LYMPHOID INTERSTITIAL PNEUMONIA (LIP)
Lymphoid interstitial pneumonia (LIP) is a rare interstitial pneumonia that is most commonly associated with underlying immunodeficiency or collagen vascular diseases. Some cases reported as LIP in the past were unrecognized low-grade (mucosa-associated lymphoid tissue [MALT]) lymphomas.
Histologic Features
Densely cellular chronic interstitial pneumonia composed of lymphocytes and plasma cells in variable proportions sometimes accompanied by histiocytes and loose granulomas
Marked widening of alveolar septa by the interstitial infiltrate with compression and distortion of alveolar spaces
Proteinaceous exudate often present in alveolar spaces
LIP is characterized by a densely cellular interstitial infiltrate composed of a mixture of small lymphocytes and mature plasma cells in variable proportions with minimal, if any, fibrosis (Figure 2.10). Occasional lymphoid follicles with germinal centers may be present. The lymphocytes are predominantly CD3-positive T-cells with only scattered CD20-positive B-cells except in germinal centers, and the plasma cells are polyclonal (Figure 2.11). The process is diffuse without any specific localization. Alveolar septal widening by the interstitial infiltrate may be so striking that adjacent alveolar spaces appear compressed or otherwise distorted. A proteinaceous exudate that stains deeply eosinophilic is commonly present within adjacent alveolar spaces, and there may also be scattered intra-alveolar lymphocytes and macrophages (Figure 2.12). Sometimes epithelioid histiocytes either individually or in small aggregates are focally admixed with the interstitial lymphocytes and plasma cells, but well-formed granulomas are not seen (Figure 2.13). Organizing pneumonia is not a feature.
Clinical Features
LIP is a rare interstitial pneumonia. It tends to affect middle-aged adults, although it also occurs in children with HIV infection in whom it is considered a marker of AIDS. Dyspnea and cough are common presenting complaints. Radiographically, there is a spectrum of changes including most commonly diffuse ground glass and reticulonodular opacities. Nodules and cysts have also been described. In adults, LIP is often associated with underlying diseases such as Sjogren syndrome and other collagen vascular diseases as well as certain immunodeficiency states such as common variable immunodeficiency. The clinical course is variable, depending on the underlying condition, with some patients responding to corticosteroid therapy.
Differential Diagnosis
The main lesion in the differential diagnosis of LIP is a low-grade, extra-nodal marginal zone B-cell (MALT) lymphoma (Table 2.3). MALT lymphomas contain predominantly monomorphous infiltrates of small lymphocytes that follow a lymphangitic distribution. Although plasma cells and histiocytes and even small granulomas or abortive germinal centers may also occur, they usually are focal findings. The small lymphocytes are predominantly B-cells and stain positively with CD20 in contrast to CD3-positive T lymphocytes that predominate in LIP, and B-cell gene rearrangements can usually be identified by polymerase chain reaction (PCR) techniques. When plasma cells are prominent, immunohistochemistry or in situ hybridization for kappa and lambda light chains can be used to assess clonality.

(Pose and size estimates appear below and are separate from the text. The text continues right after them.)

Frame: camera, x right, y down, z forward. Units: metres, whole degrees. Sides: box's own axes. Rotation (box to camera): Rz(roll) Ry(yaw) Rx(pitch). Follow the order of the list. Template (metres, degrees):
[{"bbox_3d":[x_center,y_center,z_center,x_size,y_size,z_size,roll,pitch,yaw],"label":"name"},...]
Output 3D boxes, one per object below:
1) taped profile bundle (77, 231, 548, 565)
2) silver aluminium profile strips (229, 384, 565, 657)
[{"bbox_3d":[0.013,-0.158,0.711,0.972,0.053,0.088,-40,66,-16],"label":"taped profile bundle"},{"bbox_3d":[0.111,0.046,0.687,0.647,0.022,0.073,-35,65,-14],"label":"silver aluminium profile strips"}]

Both cellular NSIP and classic HP enter the differential diagnosis of LIP as well, and their contrasting features are summarized in Table 2.3. The most important features in the differential diagnosis include the greater density of the infiltrate in LIP and the resultant marked alveolar septal widening and distortion without fibrosis. Although loose granulomas may occur in LIP, they are randomly distributed rather than peribronchiolar as in HP. The intra-alveolar proteinaceous exudate is characteristic of LIP and not usually seen in the other entities.